The diameter of the conductors on the Decware cable are 5.58mm and the OD is 7.22mm. A typical fire hose has an ID of 38-76mm. The scale on the screen isn't deceptive, but your description of 8AWG cable is.
Your mistake, it seems, is taking rather obviously figurative language literally.
"Fire hose" is a common colloquial expression for speaker wire that is very large in diameter.
The Google search ""fire hose' speaker wire" turns up nearly 60,000 hits, so clearly I am not alone in that rhetorical flourish.
As for comparative size of speaker wires of various gauges, I snapped two (crappy cell-phone) pictures this morning.
The first one shows the relative conductor size of four different wires, three of which are marketed expressly as speaker wire and the last of which is the same mil-spec (M22579/11, silver-plated copper with teflon insulation) as the Decware wire, but 16AWG rather than 8AWG.
The four different wires are, in ascending thickness/descending #:
-16 AWG stranded (mil-spec M22579/11, silver plate OFC copper) with teflon insulation
-14 AWG solid core six-nines with teflon insulation (Esoteric Audio Isopath)
-12 AWG stranded six-nines copper with PVC insulation (Esoteric Audio "Streetwires" car-fi marketed wire, purchased ca. 1994)
-8 AWG stranded six-nines copper (JL Audio XA-BLUSCS-8; I don't know what gauge the individual strands are, but they are visibly finer than the M22759/11 spec's 29AWG individual strands) with PVC insulation
Note that the wire in the original few posts of this thread has about has somewhat more copper in it than the thinnest wire pictures, and somewhat less than the second-thinnest wire. But in terms of physical bulk it is likely bigger than all save perhaps the 8AWG wire, due to all of those extra insulation tubes.
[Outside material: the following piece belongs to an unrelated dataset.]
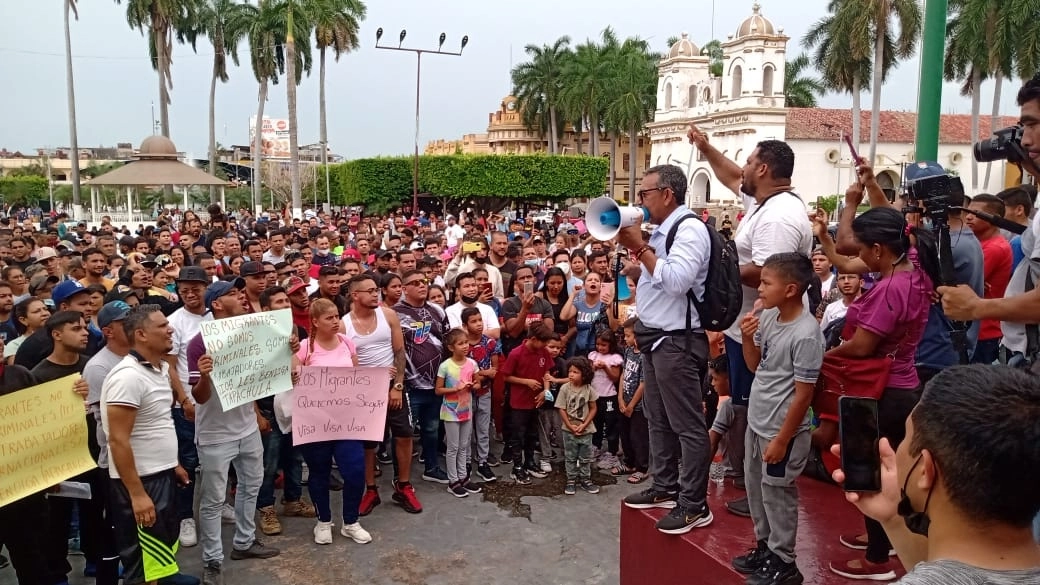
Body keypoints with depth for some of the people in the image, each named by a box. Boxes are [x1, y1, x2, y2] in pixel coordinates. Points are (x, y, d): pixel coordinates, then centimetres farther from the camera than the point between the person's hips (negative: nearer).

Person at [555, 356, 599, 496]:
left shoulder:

So it will be much more annoying to run, without actually providing thicker conductors.
And a comparison of relative jacket size, with the understanding that the Decware will have a thinner overall diameter than the 8AWG wire pictured above because it has thinner insulation.
As you can see, a single one of the JL Audio 8AWG wire's two jackets is very nearly the size of the entire Esoteric Audio Isopath wire with two solid core 14AWG conductors inserted into their own teflon tubes and twisted together, with the resultant twisted-pair then strung through a third PVC tube! What you can't see is how much more flexible the thinnest wire is, compared to the other three. (Though in fairness, the solid core "high end" speaker wire is the least flexible.)
Now, let's take the latest speaker for which measurements exist on Stereophile, the little Thiel floorstander. It has a minimum impedance of about 3?, which is on the low end for typical domestic speakers. Yet even with that speaker. Assuming one's runs are less than roughly
eighteen feet, all four of those speaker wires will perform
identically. (For runs of ~30' or less, the bigger three wires will be identical in performance.)
Given that they are all identical in performance - and that
is a given, to anyone who has not abandoned rationality - if you had runs of 15' to a pair of those Thiel speakers* which wire would you rather try to conceal in a room?
*Though in practice anyone actually serious about music reproduction, as opposed to an "audiophile" who likes to collect expensive audibly irrelevant baubles and show them off to other members of that particular tribe, will likely have asymmetrical run of speaker wire unless the amplifiers are built into the speakers. Why? S/he will accept a room arrangement that puts components between a set of speakers. With a partial exception for dipoles with equipment stuck in the null of their radiation pattern, large, sharp-edged boxes between loudspeakers cause audible diffraction and damage to the sonic image.
You don't know if the $0.92/ft cable has exactly the same specs as the Decware. No specs are shown on that website.
You can't be serious, though in the most technical sense of course you are correct as ApexJr does not offer the same colors as Decware. (I'm sure some idiot somewhere will make an argument that the different colors of teflon sound different. I am going to assume nobody here is quite that stupid.)
However, in terms of technical spec, the ApexJr website clearly lists their wire as "mil-spec," lists the conductors as "silver plated copper," and the insulation as the generic term for teflon.
How many mil-spec 8AWG silver-coated copper with teflon insulation wire specs do you think exist?
Though for another perspective,
here is an eBay auction for 50 feet of the same wire with a blue jacket for $75.00.
in the world of high end speaker cables, I'll bet most audiophiles would consider $250. for a 10 foot pair a bargin.
That speaks far more to how large the gulf between "audiophiles" and "reality" is than anything else.